For Europe’s atomic energy supporters — including France, most vocally — nuclear power is inextricably linked to ending reliance on foreign energy sources. | Alex Martin/Getty Images

And with many European countries mulling a nuclear relaunch, the French energy giant also has its sights on the continent’s burgeoning nuclear market, even if its efforts have so far been unsuccessful.

This puts EDF in direct competition with Westinghouse to build nuclear reactors across the continent, most recently in Slovenia, but also in Sweden, the Czech Republic and Poland.

The French firm can count on powerful support from French officials who frequently promote nuclear energy in Brussels as a tool to assert Europe’s energy independence.

A nuclear revival is “aligned with European sovereignty,” EU industry chief Stéphane Séjourné, France’s commissioner, recently told POLITICO after visiting one of EDF’s atomic power plants.

Sitting in a private salon at a plush five-star hotel across the street from EDF’s Parisian headquarters, Fragman, who will be leaving his post at the end of the month for personal reasons, insisted the French firm is “first and foremost a customer, and not necessarily a competitor.”

Westinghouse has had a footprint in France for decades. It took part in the construction of EDF’s latest nuclear reactor in Flamanville and operates a nuclear fuel plant in the United Kingdom that supplies EDF.

The U.S. nuclear boss argues he’s got another asset working in Westinghouse’s favor: His firm’s technology is “tested and proven,” with the firm operating six reactors and building an additional 17, including five in Eastern Europe.

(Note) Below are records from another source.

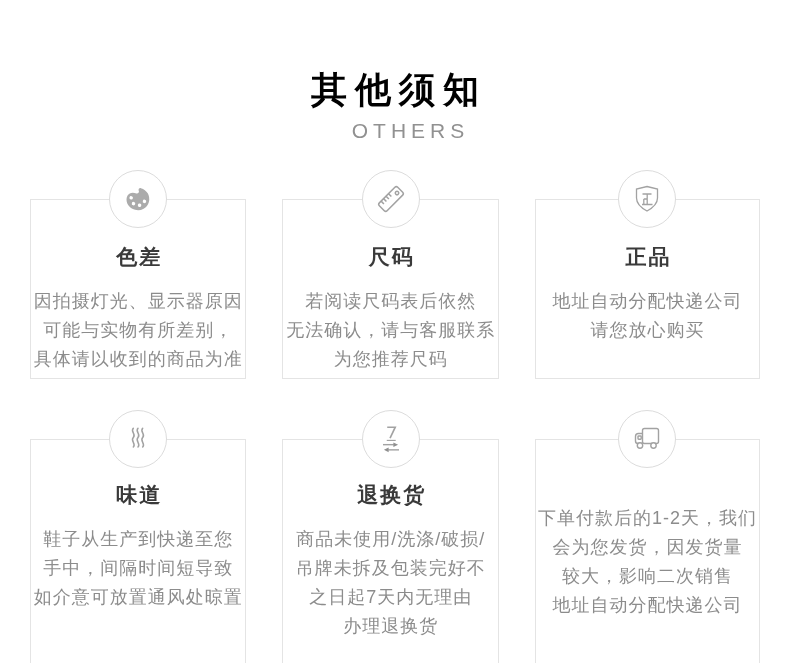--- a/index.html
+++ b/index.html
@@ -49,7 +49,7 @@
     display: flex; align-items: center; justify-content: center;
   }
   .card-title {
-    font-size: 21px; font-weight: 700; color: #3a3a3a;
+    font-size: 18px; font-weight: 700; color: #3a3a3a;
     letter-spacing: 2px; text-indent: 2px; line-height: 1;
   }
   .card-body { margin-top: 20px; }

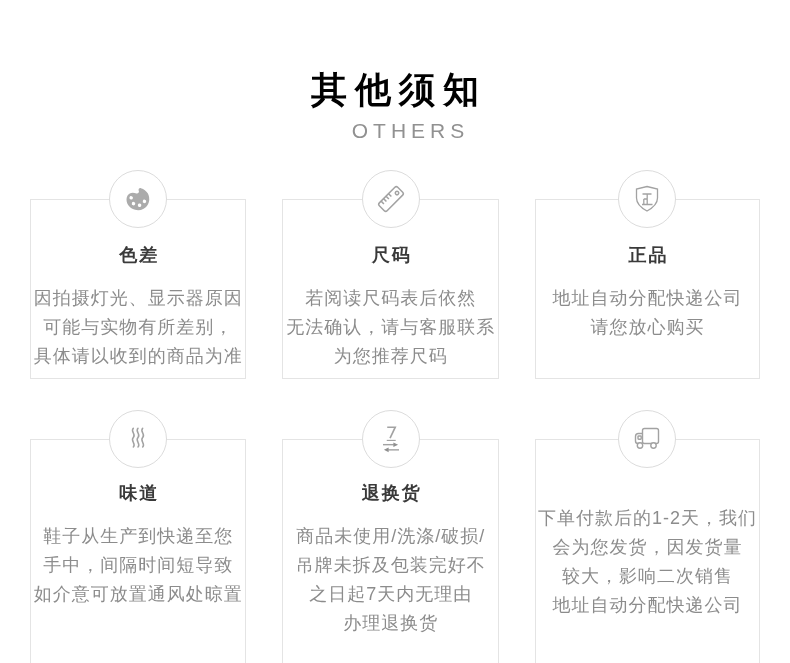--- a/index.html
+++ b/index.html
@@ -52,7 +52,7 @@
     font-size: 18px; font-weight: 700; color: #3a3a3a;
     letter-spacing: 2px; text-indent: 2px; line-height: 1;
   }
-  .card-body { margin-top: 20px; }
+  .card-body { margin-top: 6px; }
   .card-body p {
     font-size: 18px; color: #8c8c8c;
     line-height: 29px; letter-spacing: 1px;

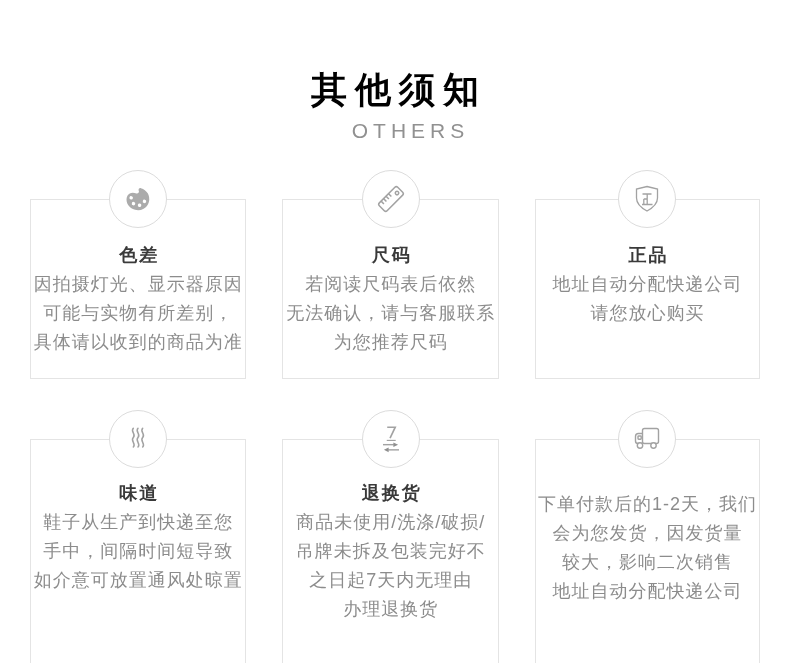--- a/index.html
+++ b/index.html
@@ -109,7 +109,6 @@
     <div class="card-body">
       <p>若阅读尺码表后依然</p>
       <p>无法确认，请与客服联系</p>
-      <p>为您推荐尺码</p>
     </div>
   </div>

And yet, like the rest of the nuclear industry, which has struggled to deliver reactors on time and on budget over the past three decades, Westinghouse encountered major difficulties developing its last reactor, culminating in the firm’s declaring bankruptcy in 2017.

Meanwhile, EDF’s nuclear project in Flamanville was also plagued by lengthy delays and enormous budget overruns, leading the French firm to rework its reactor design.

“You can’t deliver on time if you keep making changes to your design. You can’t deliver on time if you don’t have an active supply chain backing you,” said Fragman, who argued his firm now had “all the inputs we need to get the right output.”

‘Customer’s law’

With calls for European sovereignty flooding the bloc’s political discourse, Fragman might be talking in a vacuum. Yet the nuclear boss is convinced he isn’t — even as he admitted not everyone in Europe’s nuclear sector shared his view.

Donald Trump is temporary; nuclear energy is forever. | Andrew Harnik/Getty Images

Fragman is particularly bullish on the prospects for cooperation on small modular reactors, a miniature version of classic nuclear reactors that could eventually be built at a fraction of the cost and time that have historically burdened nuclear plants.

“Since these are new technologies, it could be a topic that is less emotional than the big reactors,” he said.

For big and small reactors alike, the race to get a piece of Europe’s nuclear market will come down to one thing, which Fragman dubbed “the customer’s law.”

“In the end, the customer will choose,” he concluded.